Because I'm generous and as I've explained massive commodity sectors depress a nation's ECI. It is fair that on the physical level there's plenty of complexity in fracking (the Chinese think it's one of three impressive American industries) but the volume of exports dilutes your technological value-add.
Yes but it's hopeless for basic reasons of economic development and the tremendous success of American system. Every American with half a functioning brain is already gainfully employed, and very few of those are in manufacturing, and the rest are more or less ballast. You can increase the output somewhat but if you think you get to "catch up" to China or whatever, it's pure hubris. Like, when exactly are you going to build Shenzhen and staff it with whom? Do you even realize how far ahead they are in industrial automation, in integration of all ecosystems? That it's stopped to be about "cheap labor" maybe a decade ago? That your lofty plans of solving these issues with robots all depend on Chinese suppliers?
With South American imports. You mainly export pig feed (soybeans), and cattle feed (alfalfa), not human food. In the worst case, if you compel South Americans to also stop exports, they'll probably have to eat less beef and pork, as they had historically and as the Greatest Democracy India does today. Look at the calorie consumption in China over the years, they have developed a lot of slack.

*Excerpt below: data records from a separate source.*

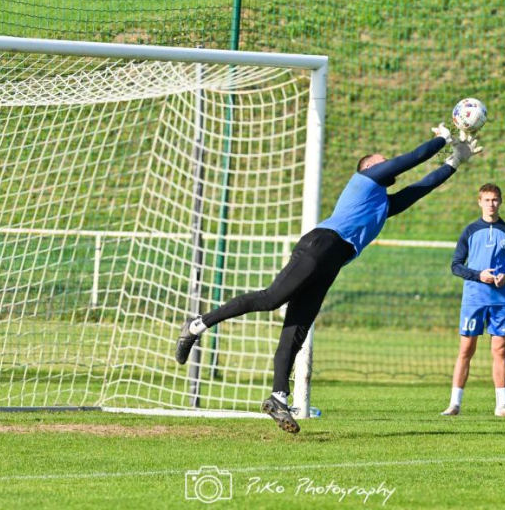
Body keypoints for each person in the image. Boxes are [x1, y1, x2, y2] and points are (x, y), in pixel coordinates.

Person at [176, 123, 483, 433]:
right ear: (367, 168)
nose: (386, 163)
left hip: (332, 260)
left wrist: (454, 160)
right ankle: (196, 325)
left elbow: (420, 188)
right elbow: (409, 160)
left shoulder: (381, 203)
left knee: (296, 330)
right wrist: (442, 138)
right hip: (320, 244)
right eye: (380, 160)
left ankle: (278, 396)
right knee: (271, 299)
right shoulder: (364, 180)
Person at [441, 183, 505, 418]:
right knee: (466, 349)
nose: (491, 204)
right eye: (487, 200)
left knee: (500, 349)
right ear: (479, 202)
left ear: (501, 201)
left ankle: (502, 405)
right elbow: (456, 266)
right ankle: (454, 403)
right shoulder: (470, 231)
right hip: (474, 299)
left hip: (500, 300)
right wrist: (479, 275)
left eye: (495, 199)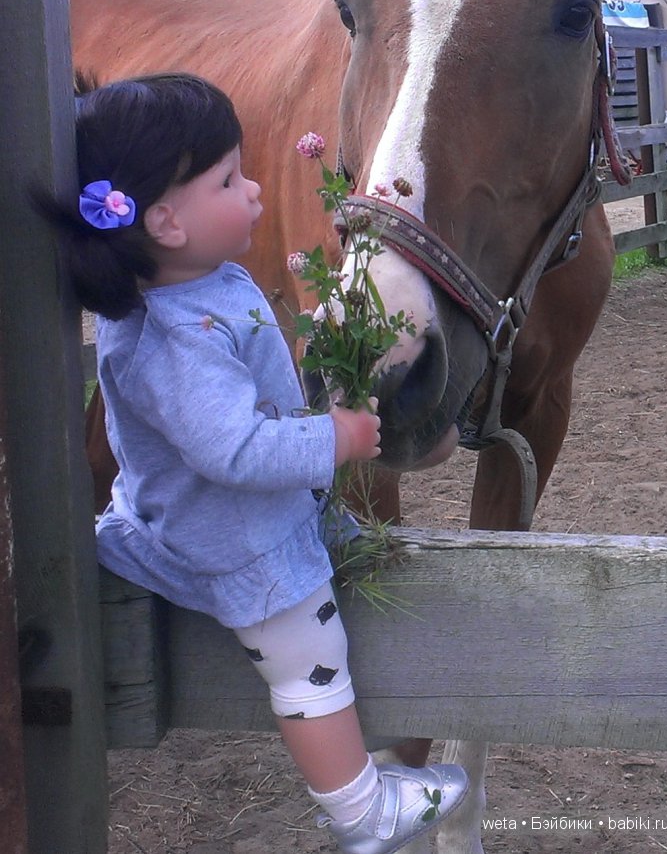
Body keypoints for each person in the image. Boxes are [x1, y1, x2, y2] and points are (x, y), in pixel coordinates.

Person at [39, 72, 468, 854]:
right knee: (309, 660)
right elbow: (231, 448)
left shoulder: (202, 286)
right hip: (240, 541)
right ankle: (360, 812)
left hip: (248, 510)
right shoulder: (174, 341)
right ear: (166, 221)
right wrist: (333, 440)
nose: (257, 187)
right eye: (230, 179)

American oil is irrelevant and replaceable, you're power-tripping. They depend more on the Gulf. So next comes the usual fantasy about closing the Malacca strait I guess. Of course this is an act of war which locals (Indonesia, Malaysia, Singapore) will likely resist so as to not become a battlefield, and the Chinese have and will have more than enough reserves and domestic production to operate their rapidly growing navy. Did you know that China is the world's sixth largest oil producer? That in terms of total primary energy production (domestic production yes), they're global number 1 and 40% higher than the US? And that they are very quickly making inland logistics oil-independent? They'll survive even if they stop getting any oil. I swear, almost everything about conflict with China is some rehashing of the 20th century arc with Japan plus something about Soviets.
Again, for some reason you assume that your dependencies (eg the rare earths threat, that forced Trump to halt the BIS Affiliate Rule last November) are easily fixable, despite decades of forewarning, literally 30 years of Chinese openly saying that they'll weaponize it one day. I guess it's nice to have such faith in your people, and dismiss previous ineptitude as enemy action or just carelessness. Not sure how warranted it is, though.
Ok, let's say this is the new strategy. How fast do you think China could make another 2, 3, 5 thousand warheads if they wanted to? Do you really want to go back to a nuclear arms race? Who is currently building over half of all new nuclear reactors in the world, entire fleets of nuclear submarines, a nuclear aircraft carrier? In economy, they dwarf the Soviet Union colossally, and their defense spending is a fraction of yours, around 2% GD. They could outrace you by a very solid margin.
Nuclear bluff has limits, your threats have to be credible. Psychologically, they're not terrified because they assume you're not retarded enough to sacrifice New York for Taipei, no matter the imbalance. That you might sacrifice New York just to take out Beijing and Shanghai is a bit of an alien thought to them. Perhaps they're wrong, but that's the reality of their decisionmaking.